WHAT THE TASK ASKS: The answer is an exact repeat of the entries below, with the pictures omitted.

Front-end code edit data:
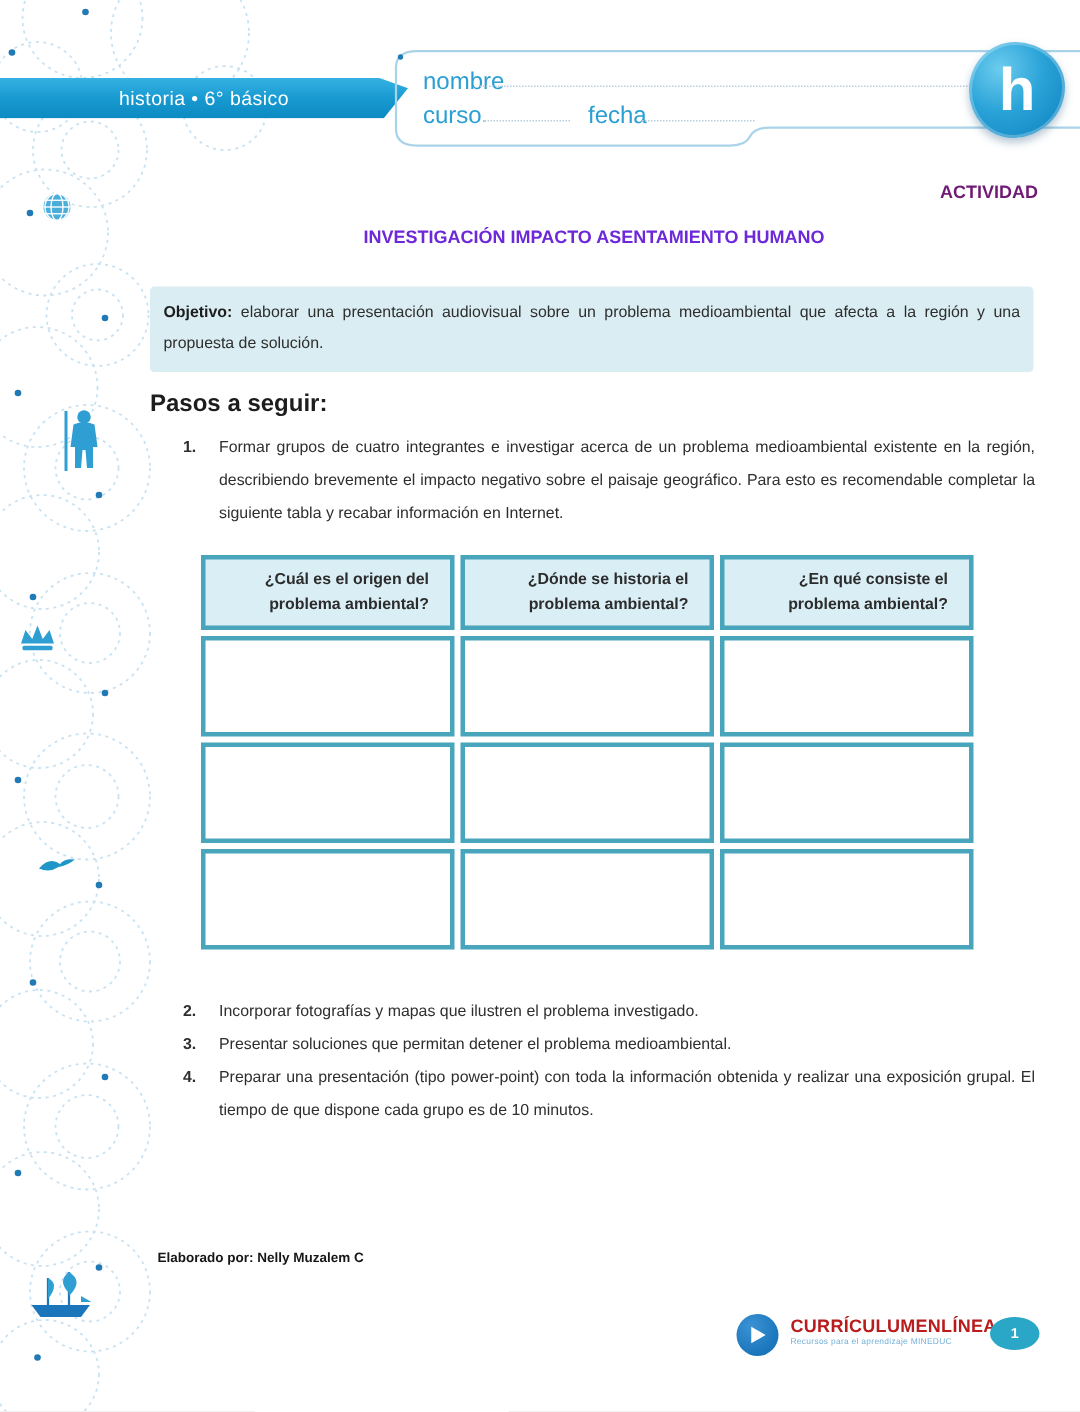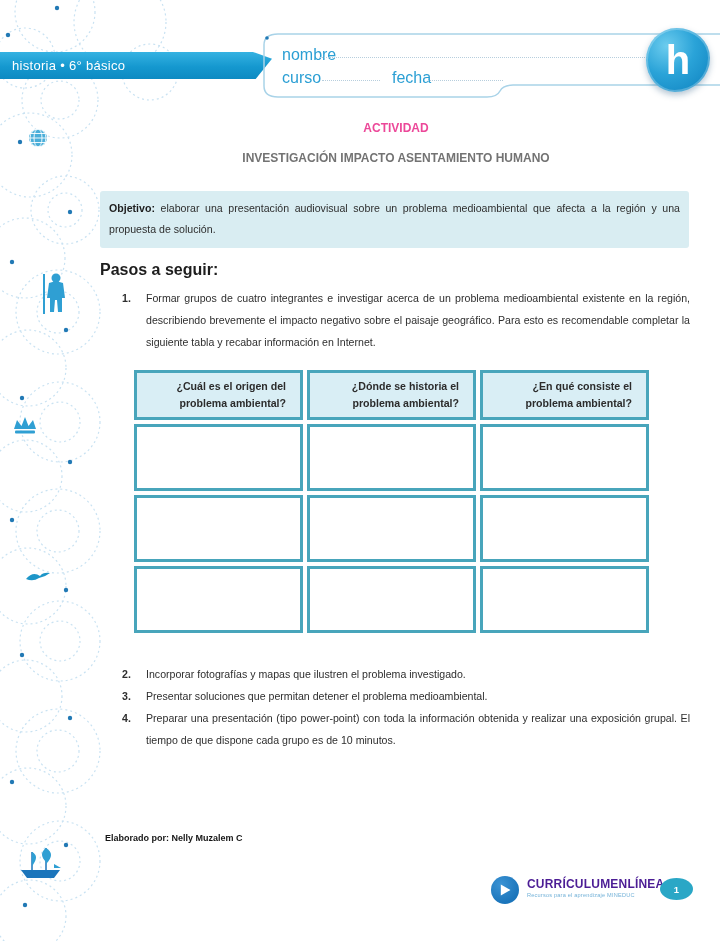--- a/index.html
+++ b/index.html
@@ -16,8 +16,8 @@
     position:absolute; left:0; top:52px; width:272px; height:27px;
     background:linear-gradient(180deg,#35b2e2 0%,#1598cf 55%,#0d8ac2 100%);
     clip-path:polygon(0 0, 93% 0, 100% 25%, 94% 100%, 0 100%);
-    display:flex; align-items:center; justify-content:flex-start;
-    color:#ffffff; font-size:13px; letter-spacing:.3px;padding-left:12px;
+    display:flex; align-items:center; justify-content:center;
+    color:#ffffff; font-size:13px; letter-spacing:.3px;
   }
   .namebox-outline { position:absolute; left:250px; top:25px; width:470px; height:80px; }
   .field-label { position:absolute; font-size:16px; color:#2b9fd4; }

RESULT FOR THIS EXERCISE:
--- a/index.html
+++ b/index.html
@@ -16,8 +16,8 @@
     position:absolute; left:0; top:52px; width:272px; height:27px;
     background:linear-gradient(180deg,#35b2e2 0%,#1598cf 55%,#0d8ac2 100%);
     clip-path:polygon(0 0, 93% 0, 100% 25%, 94% 100%, 0 100%);
-    display:flex; align-items:center; justify-content:flex-start;
-    color:#ffffff; font-size:13px; letter-spacing:.3px;padding-left:12px;
+    display:flex; align-items:center; justify-content:center;
+    color:#ffffff; font-size:13px; letter-spacing:.3px;
   }
   .namebox-outline { position:absolute; left:250px; top:25px; width:470px; height:80px; }
   .field-label { position:absolute; font-size:16px; color:#2b9fd4; }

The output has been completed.